The idea is simple: when you send a message, the only person who can read it is the person or group chat that you send that message to. No one can see inside that message. Not cybercriminals. Not hackers. Not oppressive regimes. Not even us. End-to-end encryption helps make communication via WhatsApp private – sort of like a face-to-face conversation.
WhatsApp also released a White Paper explaining the process that takes place in order to provide end-to-end encryption to its users. The paper states that “clients exchange messages that are protected with a Message Key using AES256 in CBC mode for encryption and HMAC-SHA256 for authentication.
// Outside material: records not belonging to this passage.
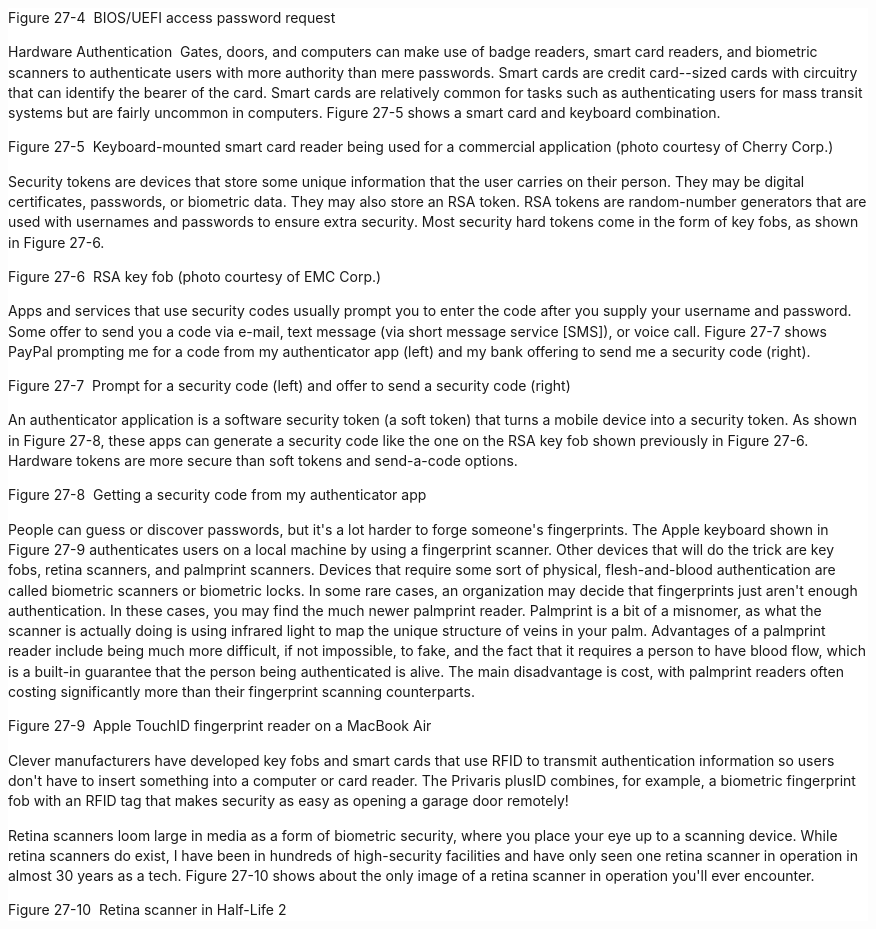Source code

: Figure 27-4  BIOS/UEFI access password request

Hardware Authentication  Gates, doors, and computers can make use of badge readers, smart card readers, and biometric scanners to authenticate users with more authority than mere passwords. Smart cards are credit card--sized cards with circuitry that can identify the bearer of the card. Smart cards are relatively common for tasks such as authenticating users for mass transit systems but are fairly uncommon in computers. Figure 27-5 shows a smart card and keyboard combination.

Figure 27-5  Keyboard-mounted smart card reader being used for a commercial application (photo courtesy of Cherry Corp.)

Security tokens are devices that store some unique information that the user carries on their person. They may be digital certificates, passwords, or biometric data. They may also store an RSA token. RSA tokens are random-number generators that are used with usernames and passwords to ensure extra security. Most security hard tokens come in the form of key fobs, as shown in Figure 27-6.

Figure 27-6  RSA key fob (photo courtesy of EMC Corp.)

Apps and services that use security codes usually prompt you to enter the code after you supply your username and password. Some offer to send you a code via e-mail, text message (via short message service [SMS]), or voice call. Figure 27-7 shows PayPal prompting me for a code from my authenticator app (left) and my bank offering to send me a security code (right).

Figure 27-7  Prompt for a security code (left) and offer to send a security code (right)

An authenticator application is a software security token (a soft token) that turns a mobile device into a security token. As shown in Figure 27-8, these apps can generate a security code like the one on the RSA key fob shown previously in Figure 27-6. Hardware tokens are more secure than soft tokens and send-a-code options.

Figure 27-8  Getting a security code from my authenticator app

People can guess or discover passwords, but it's a lot harder to forge someone's fingerprints. The Apple keyboard shown in Figure 27-9 authenticates users on a local machine by using a fingerprint scanner. Other devices that will do the trick are key fobs, retina scanners, and palmprint scanners. Devices that require some sort of physical, flesh-and-blood authentication are called biometric scanners or biometric locks. In some rare cases, an organization may decide that fingerprints just aren't enough authentication. In these cases, you may find the much newer palmprint reader. Palmprint is a bit of a misnomer, as what the scanner is actually doing is using infrared light to map the unique structure of veins in your palm. Advantages of a palmprint reader include being much more difficult, if not impossible, to fake, and the fact that it requires a person to have blood flow, which is a built-in guarantee that the person being authenticated is alive. The main disadvantage is cost, with palmprint readers often costing significantly more than their fingerprint scanning counterparts.

Figure 27-9  Apple TouchID fingerprint reader on a MacBook Air

Clever manufacturers have developed key fobs and smart cards that use RFID to transmit authentication information so users don't have to insert something into a computer or card reader. The Privaris plusID combines, for example, a biometric fingerprint fob with an RFID tag that makes security as easy as opening a garage door remotely!

Retina scanners loom large in media as a form of biometric security, where you place your eye up to a scanning device. While retina scanners do exist, I have been in hundreds of high-security facilities and have only seen one retina scanner in operation in almost 30 years as a tech. Figure 27-10 shows about the only image of a retina scanner in operation you'll ever encounter.

Figure 27-10  Retina scanner in Half-Life 2
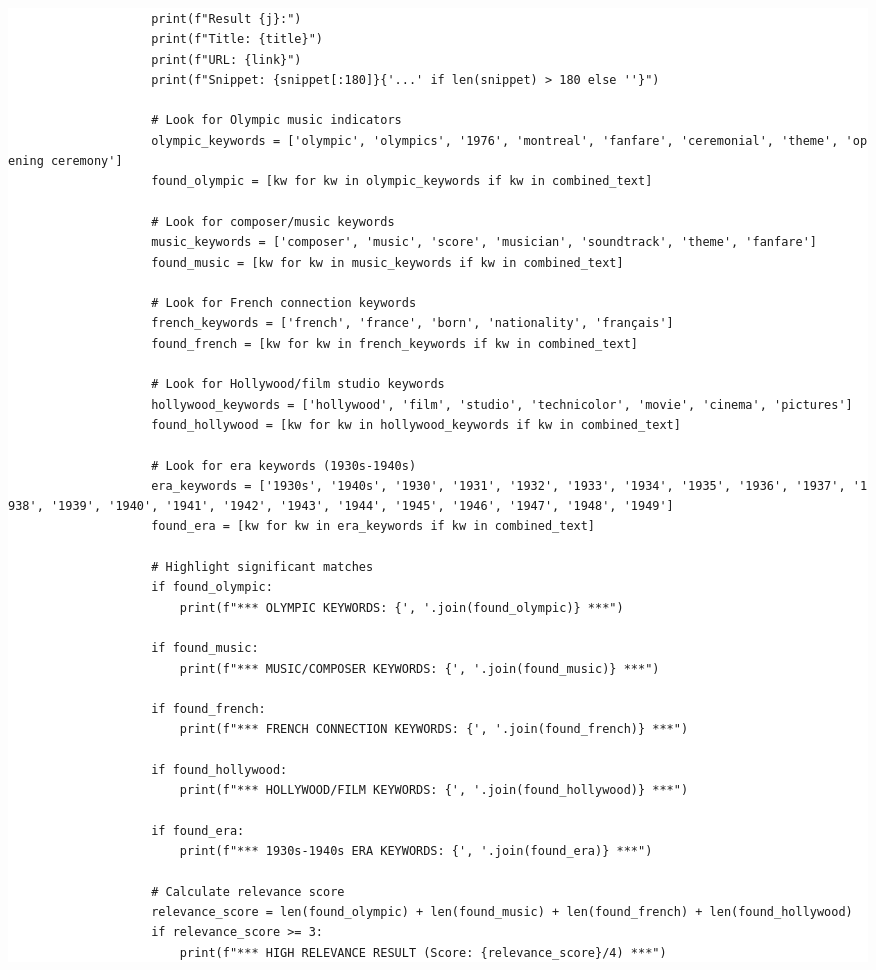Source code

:                         print(f"Result {j}:")
                        print(f"Title: {title}")
                        print(f"URL: {link}")
                        print(f"Snippet: {snippet[:180]}{'...' if len(snippet) > 180 else ''}")
                        
                        # Look for Olympic music indicators
                        olympic_keywords = ['olympic', 'olympics', '1976', 'montreal', 'fanfare', 'ceremonial', 'theme', 'opening ceremony']
                        found_olympic = [kw for kw in olympic_keywords if kw in combined_text]
                        
                        # Look for composer/music keywords
                        music_keywords = ['composer', 'music', 'score', 'musician', 'soundtrack', 'theme', 'fanfare']
                        found_music = [kw for kw in music_keywords if kw in combined_text]
                        
                        # Look for French connection keywords
                        french_keywords = ['french', 'france', 'born', 'nationality', 'français']
                        found_french = [kw for kw in french_keywords if kw in combined_text]
                        
                        # Look for Hollywood/film studio keywords
                        hollywood_keywords = ['hollywood', 'film', 'studio', 'technicolor', 'movie', 'cinema', 'pictures']
                        found_hollywood = [kw for kw in hollywood_keywords if kw in combined_text]
                        
                        # Look for era keywords (1930s-1940s)
                        era_keywords = ['1930s', '1940s', '1930', '1931', '1932', '1933', '1934', '1935', '1936', '1937', '1938', '1939', '1940', '1941', '1942', '1943', '1944', '1945', '1946', '1947', '1948', '1949']
                        found_era = [kw for kw in era_keywords if kw in combined_text]
                        
                        # Highlight significant matches
                        if found_olympic:
                            print(f"*** OLYMPIC KEYWORDS: {', '.join(found_olympic)} ***")
                        
                        if found_music:
                            print(f"*** MUSIC/COMPOSER KEYWORDS: {', '.join(found_music)} ***")
                        
                        if found_french:
                            print(f"*** FRENCH CONNECTION KEYWORDS: {', '.join(found_french)} ***")
                        
                        if found_hollywood:
                            print(f"*** HOLLYWOOD/FILM KEYWORDS: {', '.join(found_hollywood)} ***")
                        
                        if found_era:
                            print(f"*** 1930s-1940s ERA KEYWORDS: {', '.join(found_era)} ***")
                        
                        # Calculate relevance score
                        relevance_score = len(found_olympic) + len(found_music) + len(found_french) + len(found_hollywood)
                        if relevance_score >= 3:
                            print(f"*** HIGH RELEVANCE RESULT (Score: {relevance_score}/4) ***")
The Message Key changes for each message transmitted, and is ephemeral, such that the Message Key used to encrypt a message cannot be reconstructed from the session.” It further confirms that attached files (multimedia, document etc.) and calls are also going to be encrypted.
But note one thing that this end-to-end encryption only works when your contact, whose chat you want to encrypt, also has the latest WhatsApp version otherwise you won’t be able to encrypt your messages with that particular person. If you have the recently updated version of app, and you start a chat with someone else (who also has the new version) you are likely to see a message saying, “Messages you send to this chat and calls are now secured with end-to-end encryption. Tap for more info.” On tapping you will see a popup explaining how this works and it will also give you an option to verify whether it works or not. When you choose to verify you will see a page with a QR code followed by a string of 60 numerical digits. Now take your friends phone, open the same page there you will see an option to scan the code. If the code matches then your chat is encrypted and if it doesn’t, it will show a red exclamation mark which means that your chat isn’t encrypted. So far we haven’t seen any failed verifications but if you encounter such issues then wait for some days as this update is still new so there might be certain bugs.